Documentation
AI Trust Center
AIBOM + EU AI Act-aligned disclosures, oversight, evaluation, and incident-response.
Last updated May 8, 2026
The AI Trust Center is the most important document Attestly generates. It's the document your enterprise prospects ask for in their security review and the document your EU regulator may eventually ask to see.
What it contains
| Section | What's in it |
|---|---|
| Executive summary | A 2–3 sentence overview, generated from your stack. |
| AI systems | One row per AI system: provider, model, inputs, outputs, risk class, human-in-the-loop. |
| Annex IV documentation | General description, data and inputs, monitoring/oversight, post-market monitoring, change management — per system. |
| Human oversight | Concrete oversight measures, opt-out path, override mechanism. |
| Evaluation | Bias and fairness, robustness, accuracy metrics, red-teaming posture. |
| Upstream provider terms | Training opt-out, data residency, provider SLA. |
| Data flows | Source → AI provider → output, with category labels. |
| Training-data policy | A statement on whether customer data is used for training (defaults to "no"). |
| Acceptable use | Prohibited inputs/outputs, automated abuse detection. |
| Incident response | Classification (P0–P3), detection, response SLA, customer-notification commitment. |
| End-user disclosure | What users are told about AI processing. |
| Child safety | Statement on minors' data. |
| Conformity | Whether Annex IV technical documentation applies. |
Every row carries a source field — see Source citations.
Risk classification
Attestly assigns each AI system a default risk class using the following heuristics:
- If the system processes
special_categorydata (Article 9 / Annex III) → High. - If the system is in the credit, hiring, or law-enforcement domain (heuristic on file paths) → High.
- If the system generates user-facing content with no human review → Limited.

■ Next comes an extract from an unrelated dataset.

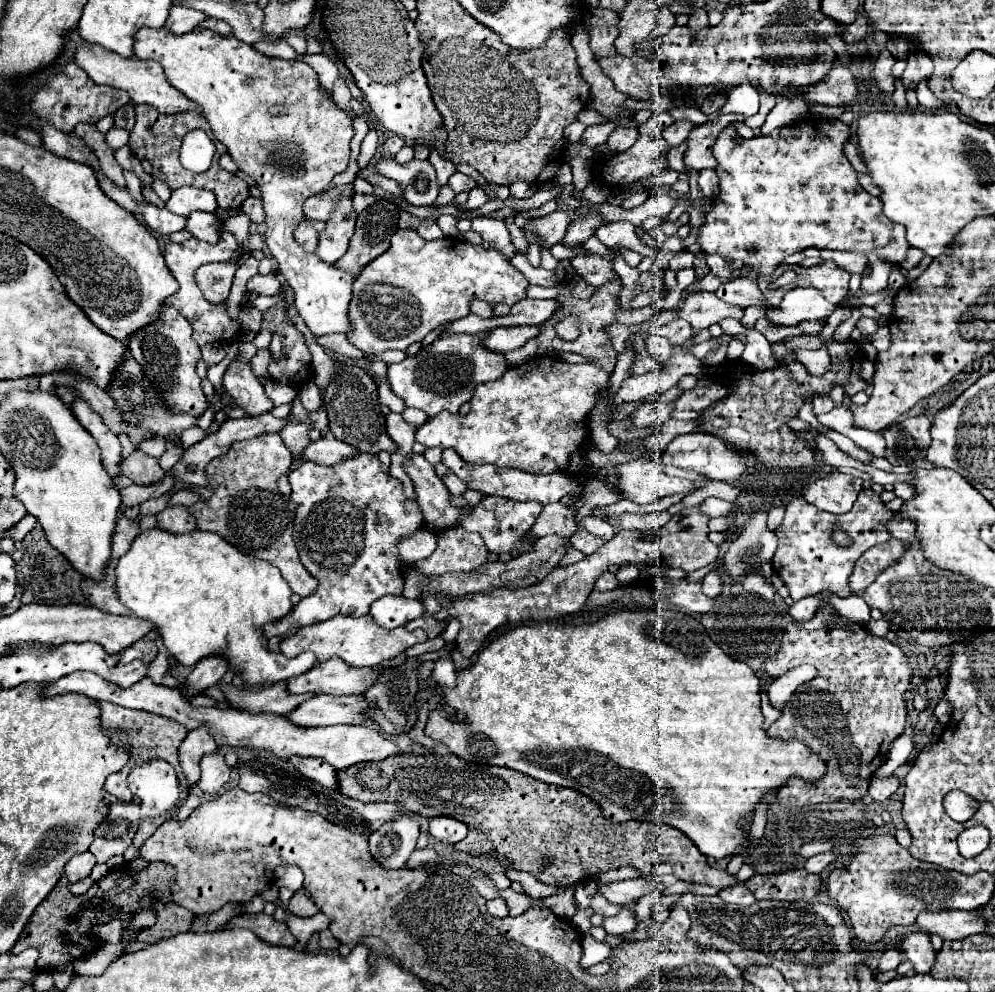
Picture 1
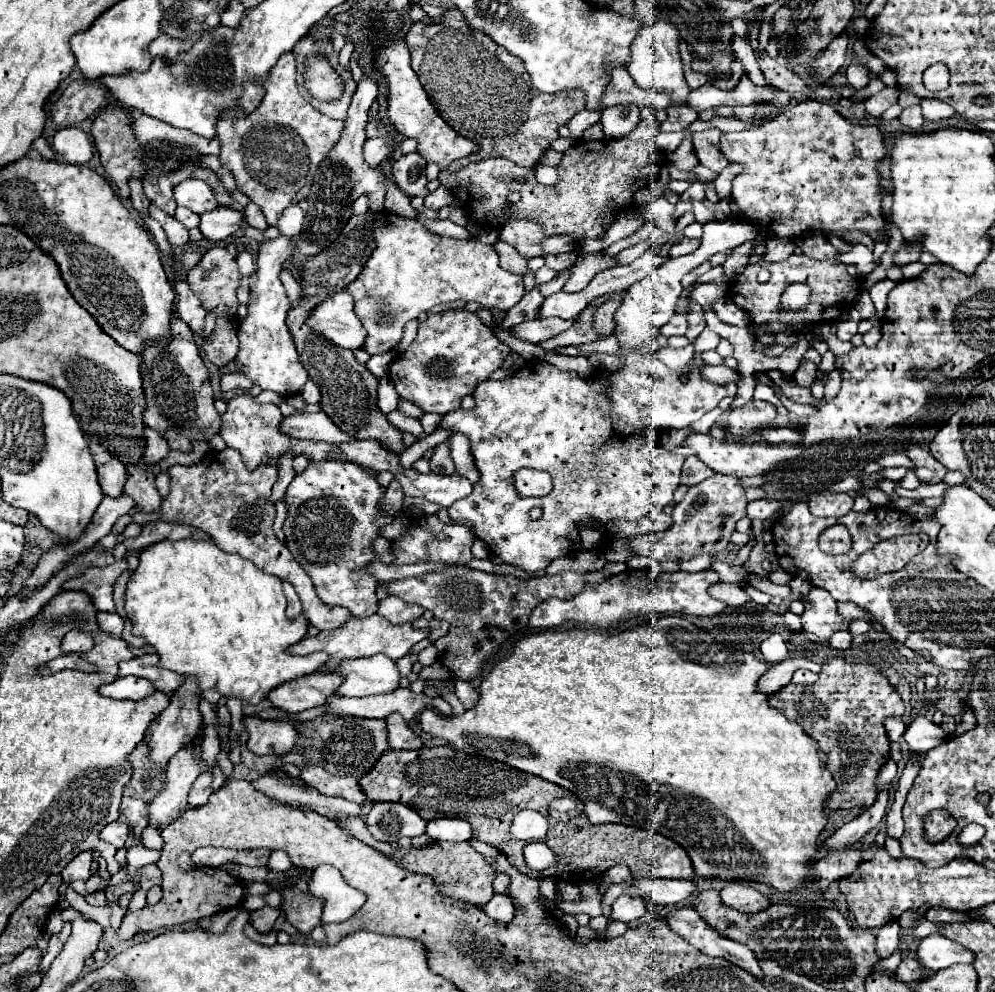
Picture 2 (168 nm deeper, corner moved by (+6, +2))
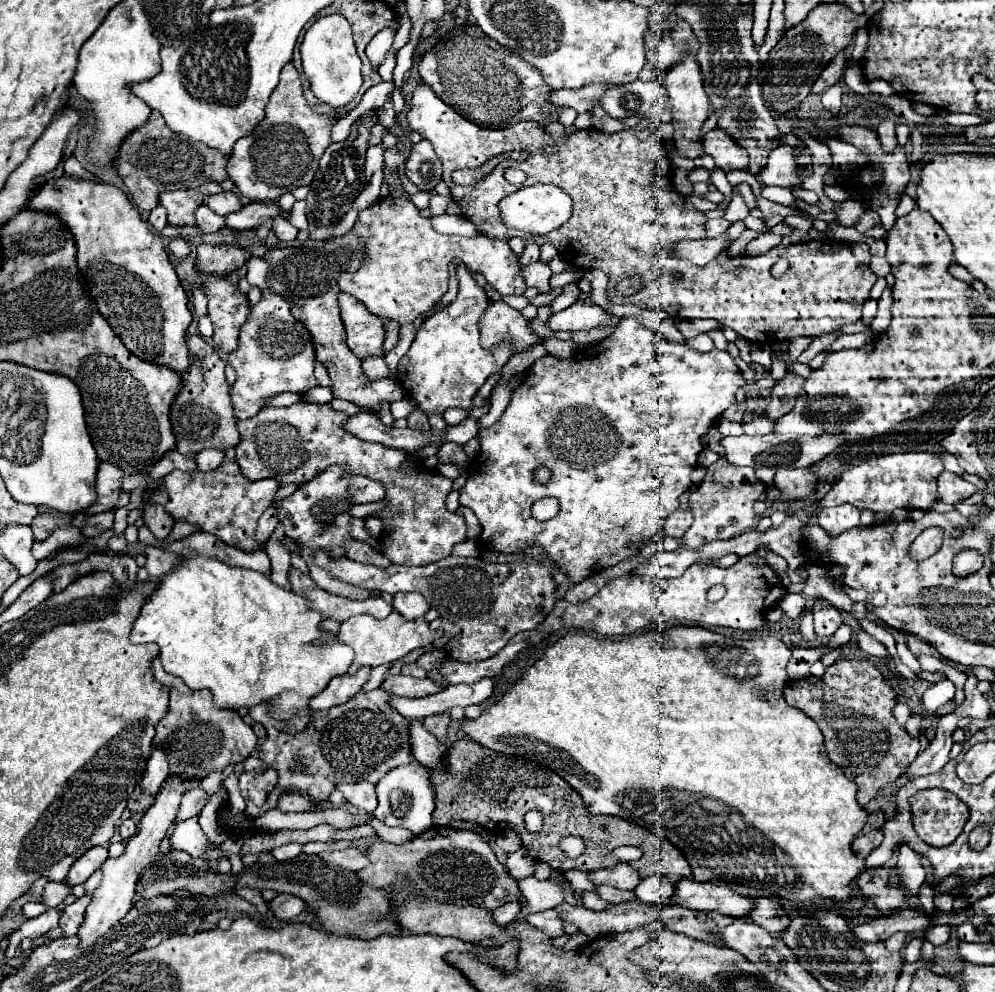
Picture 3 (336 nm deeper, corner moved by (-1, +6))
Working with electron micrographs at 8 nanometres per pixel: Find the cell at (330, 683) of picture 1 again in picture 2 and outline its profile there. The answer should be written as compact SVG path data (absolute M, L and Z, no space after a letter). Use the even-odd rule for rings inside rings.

- Everything else → Minimal.
You can override the default per-system in the dashboard. The override is preserved across regenerations as long as the underlying detector key doesn't change.
Schema
The generator output is constrained to this Zod schema:
const aiTrustCenterSchema = z.object({
intro: z.string(),
aiSystems: z.array(
z.object({
id: z.string(),
purpose: z.string(),
modelProvider: z.string(),
modelName: z.string(),
inputs: z.array(z.string()),
outputs: z.array(z.string()),
riskClass: z.enum(["minimal", "limited", "high", "unacceptable"]),
riskRationale: z.string(),
humanInTheLoop: z.boolean(),
source: z.object({ filePath: z.string(), line: z.number().nullable() }),
}),
),
dataFlows: z.array(
z.object({
from: z.string(),
to: z.string(),
categories: z.array(dataCategorySchema),
purpose: z.string(),
}),
),
trainingDataPolicy: z.string(),
conformity: z.object({ annexIVApplicable: z.boolean(), notes: z.string() }),
});
The model cannot introduce a field that isn't in the schema. This is the single most important safety primitive in Attestly — it's why the same scan produces the same document every time.